In early 2022, protests broke out across the Republic of Kazakhstan. Initially, peaceful protesters demonstrated against a price increase for liquefied gas, but later they began to demand political reforms as well. After the protests in Almaty were hijacked by marauding gangs and could not be brought under control by the security forces, Kazakhstan’s president Kassym-Jomart Tokayev declared a state of emergency and called on the Russian-dominated military alliance Collective Security Treaty Organisation for help. Within a few days, peace and order had been restored, but not without the massive use of force.

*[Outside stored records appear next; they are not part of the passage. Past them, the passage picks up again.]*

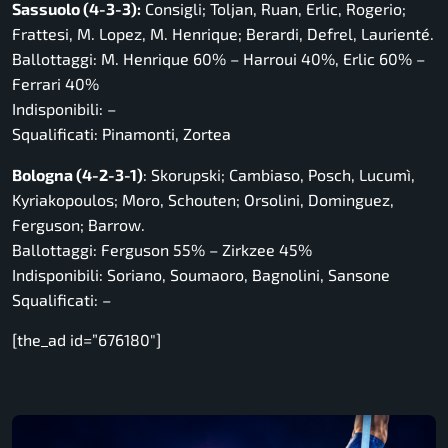
Sassuolo (4-3-3):
Consigli; Toljan, Ruan, Erlic, Rogerio;
Frattesi, M. Lopez, M. Henrique; Berardi, Defrel, Laurienté.
Ballottaggi: M. Henrique 60% – Harroui 40%, Erlic 60% –
Ferrari 40%
Indisponibili: –
Squalificati: Pinamonti, Zortea
Bologna (4-2-3-1)
: Skorupski; Cambiaso, Posch, Lucumì,
Kyriakopoulos; Moro, Schouten; Orsolini, Dominguez,
Ferguson; Barrow.
Ballottaggi: Ferguson 55% – Zirkzee 45%
Indisponibili: Soriano, Soumaoro, Bagnolini, Sansone
Squalificati: –
[the_ad id=”676180″]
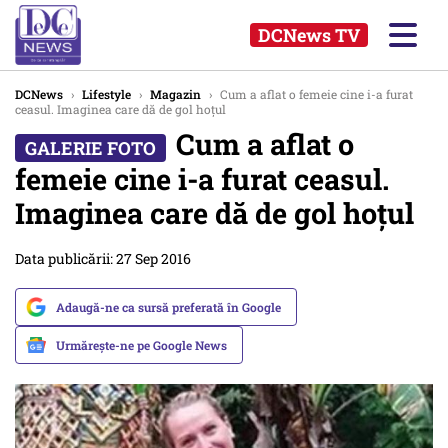
DCNews TV
DCNews
›
Lifestyle
›
Magazin
›
Cum a aflat o femeie cine i-a furat
ceasul. Imaginea care dă de gol hoțul
Cum a aflat o
femeie cine i-a furat ceasul.
Imaginea care dă de gol hoțul
Data publicării: 27 Sep 2016
Adaugă-ne ca sursă preferată în Google
Urmărește-ne pe Google News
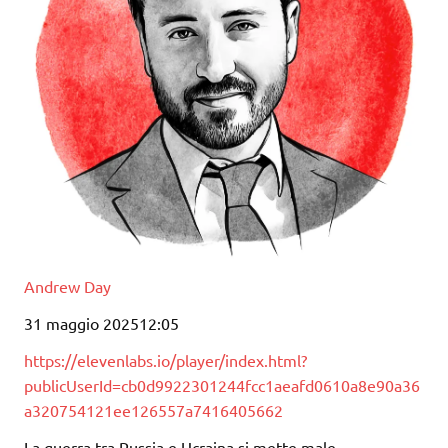
Andrew Day
31 maggio 202512:05
https://elevenlabs.io/player/index.html?
publicUserId=cb0d9922301244fcc1aeafd0610a8e90a36
a320754121ee126557a7416405662
La guerra tra Russia e Ucraina si mette male.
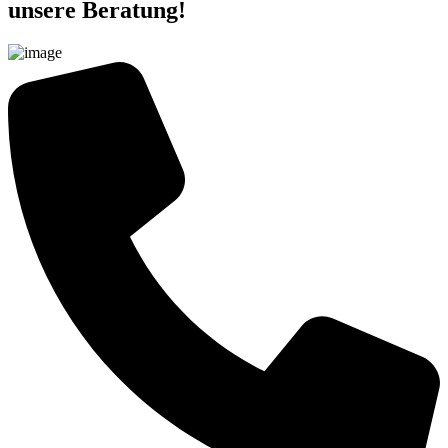
unsere Beratung!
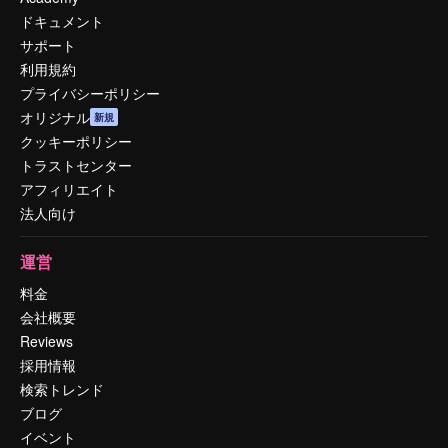
ドキュメント
サポート
利用規約
プライバシーポリシー
オリジナル
新規
クッキーポリシー
トラストセンター
アフィリエイト
法人向け
運営
料金
会社概要
Reviews
採用情報
検索トレンド
ブログ
イベント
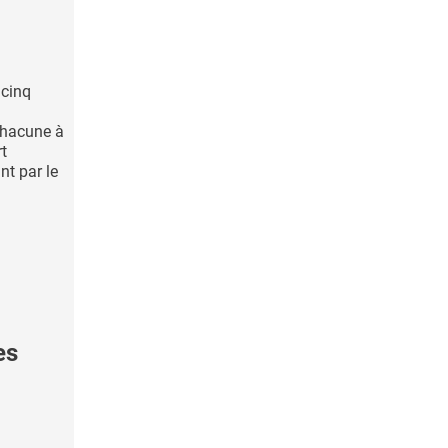
 cinq
 chacune à
rt
nt par le
es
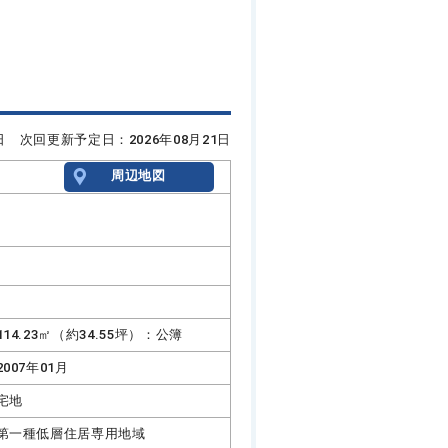
7日 次回更新予定日：2026年08月21日
周辺地図
114.23㎡（約34.55坪）：公簿
2007年01月
宅地
第一種低層住居専用地域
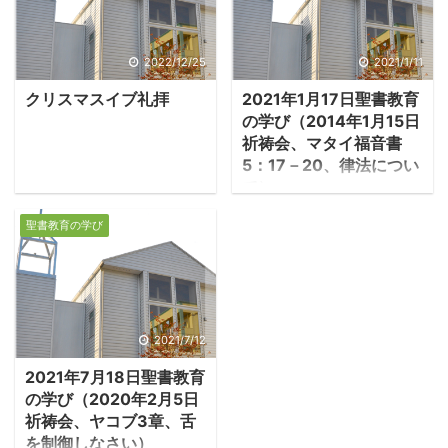
であった。イエスは受洗
後も、故郷には戻られ
ず、ヨハネの下で学びを
2022/12/25
2021/1/11
深められた。しかし、イ
クリスマスイブ礼拝
2021年1月17日聖書教育
エスは次第にヨハネの言
の学び（2014年1月15日
動に違和感を持たれるよ
祈祷会、マタイ福音書
うになる。ヨハネのよう
5：17－20、律法につい
に「罪びとを断罪し、悔
て）
い改めに至らせる」こと
1.律法について ・イ
が、果たして「神の国の
聖書教育の学び
エスの時代のユダヤ人の
知らせなのか」という疑
律法の第一は十戒、第二
問を持たれた。その後、
はモ－セ五書、第三は旧
ヨハネはガリラヤ領主を
約聖書全体、第四は口伝
批判して捕えられ、死海
律法であった。この口伝
2021/7/12
のほとりのマケロス要塞
律法をイエスは問題にさ
に幽閉され、イエスはそ
2021年7月18日聖書教育
れた。それはまさに律法
れを契機にヨハネ教団か
の学び（2020年2月5日
学者の作った人間の律法
ら独立し ...
祈祷会、ヤコブ3章、舌
だったからである。イエ
を制御しなさい）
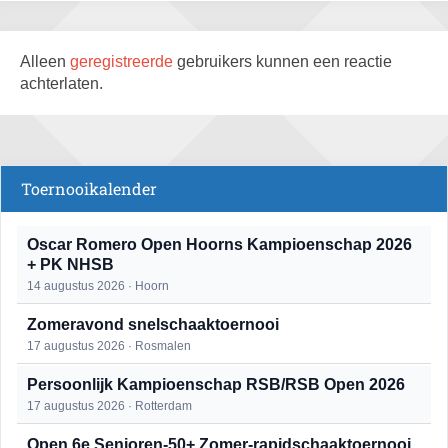
Alleen
geregistreerde
gebruikers kunnen een reactie
achterlaten.
Toernooikalender
Oscar Romero Open Hoorns Kampioenschap 2026
+ PK NHSB
14 augustus 2026 · Hoorn
Zomeravond snelschaaktoernooi
17 augustus 2026 · Rosmalen
Persoonlijk Kampioenschap RSB/RSB Open 2026
17 augustus 2026 · Rotterdam
Open 6e Senioren-50+ Zomer-rapidschaaktoernooi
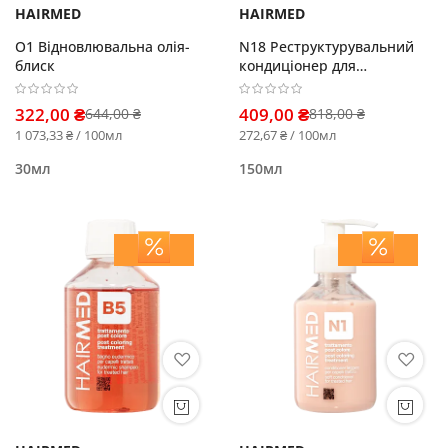
HAIRMED
HAIRMED
O1 Відновлювальна олія-
N18 Реструктурувальний
блиск
кондиціонер для
пошкодженого і ламкого
волосся
322,00 ₴
409,00 ₴
644,00 ₴
818,00 ₴
1 073,33 ₴ / 100мл
272,67 ₴ / 100мл
30мл
150мл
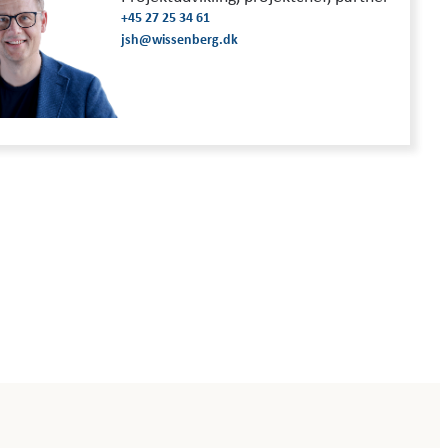
+45 27 25 34 61
jsh@wissenberg.dk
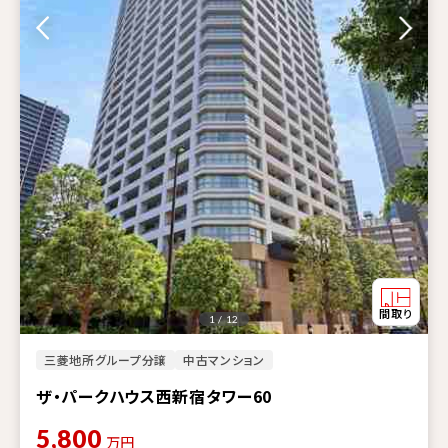
1 / 12
三菱地所グループ分譲
中古マンション
ザ・パークハウス西新宿タワー60
5,800
万円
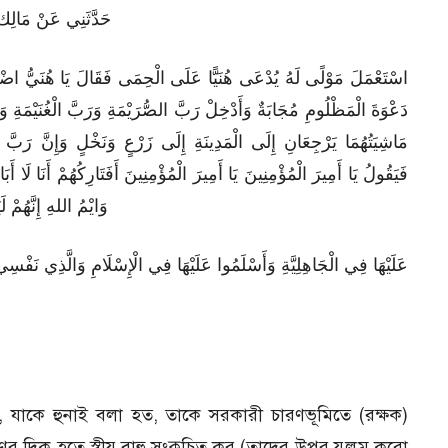
حَدَّثَنِي عَنْ مَالِك 
اسْتَعْمَلَ مَوْلًى لَهُ يُدْعَى هُنَيًّا عَلَى الْحِمَى فَقَالَ يَا هُنَيُّ اضْم
دَعْوَةَ الْمَظْلُومِ مُجَابَةٌ وَأَدْخِلْ رَبَّ الصُّرَيْمَةِ وَرَبَّ الْغُنَيْمَةِ وَإِ
مَاشِيَتُهُمَا يَرْجِعَانِ إِلَى الْمَدِينَةِ إِلَى زَرْعٍ وَنَخْلٍ وَإِنَّ رَبَّ الصُّ
فَيَقُولُ يَا أَمِيرَ الْمُؤْمِنِينَ يَا أَمِيرَ الْمُؤْمِنِينَ أَفَتَارِكُهُمْ أَنَا لَا أَ
وَايْمُ اللهِ إِنَّهُمْ لَ
عَلَيْهَا فِي الْجَاهِلِيَّةِ وَأَسْلَمُوا عَلَيْهَا فِي الْإِسْلَامِ وَالَّذِي نَفْسِي
াম, যাকে হুনাই বলা হত, তাকে সরকারী চারণভূমিতে (রক্ষক)
ের দিক হতে স্বীয় বাহু সংকুচিত কর (তাদের উপর যুলুম করো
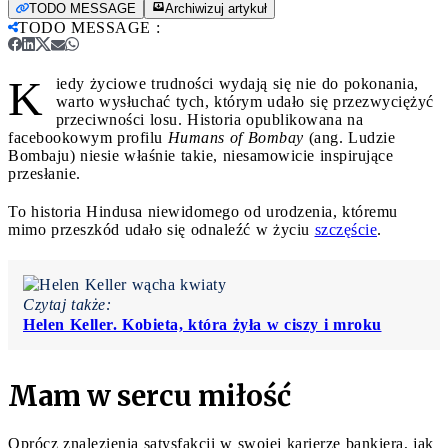
TODO MESSAGE
Archiwizuj artykuł
TODO MESSAGE
:
K
iedy życiowe trudności wydają się nie do pokonania,
warto wysłuchać tych, którym udało się przezwyciężyć
przeciwności losu. Historia opublikowana na
facebookowym profilu
Humans of Bombay
(ang. Ludzie
Bombaju) niesie właśnie takie, niesamowicie inspirujące
przesłanie.
To historia Hindusa niewidomego od urodzenia, któremu
mimo przeszkód udało się odnaleźć w życiu
szczęście
.
Czytaj także:
Helen Keller. Kobieta, która żyła w ciszy i mroku
Mam w sercu miłość
Oprócz znalezienia satysfakcji w swojej karierze bankiera, jak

When the internet and mobile connections, which had been blocked for days throughout the riots, started working again in Kazakhstan, many Kazakhstani poets took to social media to express their thoughts. In a multitude of poems, they process the events of Bloody January. This ZOiS Report includes a small selection of these poems in German translation and my analysis of this early literary debate on Kazakhstan’s ‘Bloody January’.
My findings suggest that
- ‘Bloody January’ was a powerful stimulus for Kazakhstani poets. At no other time since the independence of the Central Asian republic have so many literary texts been written on one subject in such a short time.
- Many poems paint a vivid picture of what happened during the first days of the protests. They show the general lack of information and people’s shock and disorientation, but also their hope for a better future. Thus, at a time when the media could, for several reasons (mainly related to the pandemic, but also to political censorship in Kazakhstan), not cover what was going on, and opinion polls had not yet been conducted, poems became one of the first uncensored sources for understanding what the January events meant to Kazakhstani people.
- A central theme of the poems is the internet lockdown. Kazakhstani poets show that, at least in the urban milieu of Almaty, the resulting lack of information, and especially the lack of communication, affected people’s sense of identity. Moreover, many of them experienced the lockdown as a drastic reminder of the general restrictions on political agency in their country.
- A great desire for political change in Kazakhstan is also palpable in the texts. For this to happen, it seems to many poets that a change of leadership is needed. Ex-president Nazarbayev – not mentioned by name but clearly recognisable to those familiar with Kazakhstan – is harshly criticised in some texts, something that until now was an absolute taboo in Kazakhstan’s otherwise relatively free literary sphere. The criticism that is currently being voiced in literary form suggests that Kazakhstan's poets believe a sea change is indeed happening.
- Despite the recognisable longing for a change in politics, Kazakhstani poets do not formulate political programmes in their poems. Their poems may be political, but this does not make poets politicians.
The poems also show the development of a vibrant independent literary scene in Kazakhstan since 1991. This development could easily be supported and strengthened: First by providing direct cultural sponsorship, for example by financing readings, writers’ residencies and translation workshops in Kazakhstan. And second by publishing Kazakhstani writers outside of Kazakhstan. This would not only introduce them to a new, international readership, but also strengthen their voices at home.